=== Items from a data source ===
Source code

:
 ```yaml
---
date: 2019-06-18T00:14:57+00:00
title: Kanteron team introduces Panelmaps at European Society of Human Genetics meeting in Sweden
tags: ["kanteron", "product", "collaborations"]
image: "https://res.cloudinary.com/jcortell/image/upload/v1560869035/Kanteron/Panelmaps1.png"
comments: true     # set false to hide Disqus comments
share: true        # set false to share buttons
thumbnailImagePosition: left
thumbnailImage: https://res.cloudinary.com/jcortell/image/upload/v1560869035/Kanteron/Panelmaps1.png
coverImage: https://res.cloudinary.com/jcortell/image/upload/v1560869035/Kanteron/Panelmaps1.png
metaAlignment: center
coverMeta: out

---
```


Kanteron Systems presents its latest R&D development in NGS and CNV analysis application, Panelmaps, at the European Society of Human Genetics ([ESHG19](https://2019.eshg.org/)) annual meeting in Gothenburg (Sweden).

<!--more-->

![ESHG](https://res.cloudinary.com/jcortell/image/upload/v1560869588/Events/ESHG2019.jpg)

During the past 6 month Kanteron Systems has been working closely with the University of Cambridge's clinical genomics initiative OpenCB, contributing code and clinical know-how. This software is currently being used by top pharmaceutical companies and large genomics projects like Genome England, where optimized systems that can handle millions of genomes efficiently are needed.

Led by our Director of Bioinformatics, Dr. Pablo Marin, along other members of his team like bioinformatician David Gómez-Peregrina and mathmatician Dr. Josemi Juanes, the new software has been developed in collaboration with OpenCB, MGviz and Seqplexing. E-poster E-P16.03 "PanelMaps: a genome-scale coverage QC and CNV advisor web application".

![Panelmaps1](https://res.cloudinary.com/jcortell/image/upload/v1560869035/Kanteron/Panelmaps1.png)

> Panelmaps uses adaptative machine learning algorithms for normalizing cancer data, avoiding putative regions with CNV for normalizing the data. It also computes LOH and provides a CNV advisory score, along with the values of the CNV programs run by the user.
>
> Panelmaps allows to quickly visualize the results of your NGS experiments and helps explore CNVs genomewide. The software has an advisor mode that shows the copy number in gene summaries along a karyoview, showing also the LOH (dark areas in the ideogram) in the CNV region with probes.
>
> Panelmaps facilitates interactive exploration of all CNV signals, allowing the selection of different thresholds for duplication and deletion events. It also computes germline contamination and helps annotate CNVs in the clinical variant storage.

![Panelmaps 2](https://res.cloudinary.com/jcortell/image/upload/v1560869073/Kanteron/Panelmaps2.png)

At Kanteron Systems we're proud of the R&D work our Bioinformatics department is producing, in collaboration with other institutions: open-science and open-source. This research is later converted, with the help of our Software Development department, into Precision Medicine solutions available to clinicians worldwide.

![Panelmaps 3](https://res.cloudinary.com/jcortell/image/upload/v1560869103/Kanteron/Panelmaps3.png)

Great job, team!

=== EXERCISE INSTRUCTIONS ===
What is needed is an exact transcription of every entry.

=== SOLUTION TO THIS EXERCISE ===
Source code

:
 ```yaml
---
date: 2019-06-18T00:14:57+00:00
title: Kanteron team introduces Panelmaps at European Society of Human Genetics meeting in Sweden
tags: ["kanteron", "product", "collaborations"]
image: "https://res.cloudinary.com/jcortell/image/upload/v1560869035/Kanteron/Panelmaps1.png"
comments: true     # set false to hide Disqus comments
share: true        # set false to share buttons
thumbnailImagePosition: left
thumbnailImage: https://res.cloudinary.com/jcortell/image/upload/v1560869035/Kanteron/Panelmaps1.png
coverImage: https://res.cloudinary.com/jcortell/image/upload/v1560869035/Kanteron/Panelmaps1.png
metaAlignment: center
coverMeta: out

---
```


Kanteron Systems presents its latest R&D development in NGS and CNV analysis application, Panelmaps, at the European Society of Human Genetics ([ESHG19](https://2019.eshg.org/)) annual meeting in Gothenburg (Sweden).

<!--more-->

![ESHG](https://res.cloudinary.com/jcortell/image/upload/v1560869588/Events/ESHG2019.jpg)

During the past 6 month Kanteron Systems has been working closely with the University of Cambridge's clinical genomics initiative OpenCB, contributing code and clinical know-how. This software is currently being used by top pharmaceutical companies and large genomics projects like Genome England, where optimized systems that can handle millions of genomes efficiently are needed.

Led by our Director of Bioinformatics, Dr. Pablo Marin, along other members of his team like bioinformatician David Gómez-Peregrina and mathmatician Dr. Josemi Juanes, the new software has been developed in collaboration with OpenCB, MGviz and Seqplexing. E-poster E-P16.03 "PanelMaps: a genome-scale coverage QC and CNV advisor web application".

![Panelmaps1](https://res.cloudinary.com/jcortell/image/upload/v1560869035/Kanteron/Panelmaps1.png)

> Panelmaps uses adaptative machine learning algorithms for normalizing cancer data, avoiding putative regions with CNV for normalizing the data. It also computes LOH and provides a CNV advisory score, along with the values of the CNV programs run by the user.
>
> Panelmaps allows to quickly visualize the results of your NGS experiments and helps explore CNVs genomewide. The software has an advisor mode that shows the copy number in gene summaries along a karyoview, showing also the LOH (dark areas in the ideogram) in the CNV region with probes.
>
> Panelmaps facilitates interactive exploration of all CNV signals, allowing the selection of different thresholds for duplication and deletion events. It also computes germline contamination and helps annotate CNVs in the clinical variant storage.

![Panelmaps 2](https://res.cloudinary.com/jcortell/image/upload/v1560869073/Kanteron/Panelmaps2.png)

At Kanteron Systems we're proud of the R&D work our Bioinformatics department is producing, in collaboration with other institutions: open-science and open-source. This research is later converted, with the help of our Software Development department, into Precision Medicine solutions available to clinicians worldwide.

![Panelmaps 3](https://res.cloudinary.com/jcortell/image/upload/v1560869103/Kanteron/Panelmaps3.png)

Great job, team!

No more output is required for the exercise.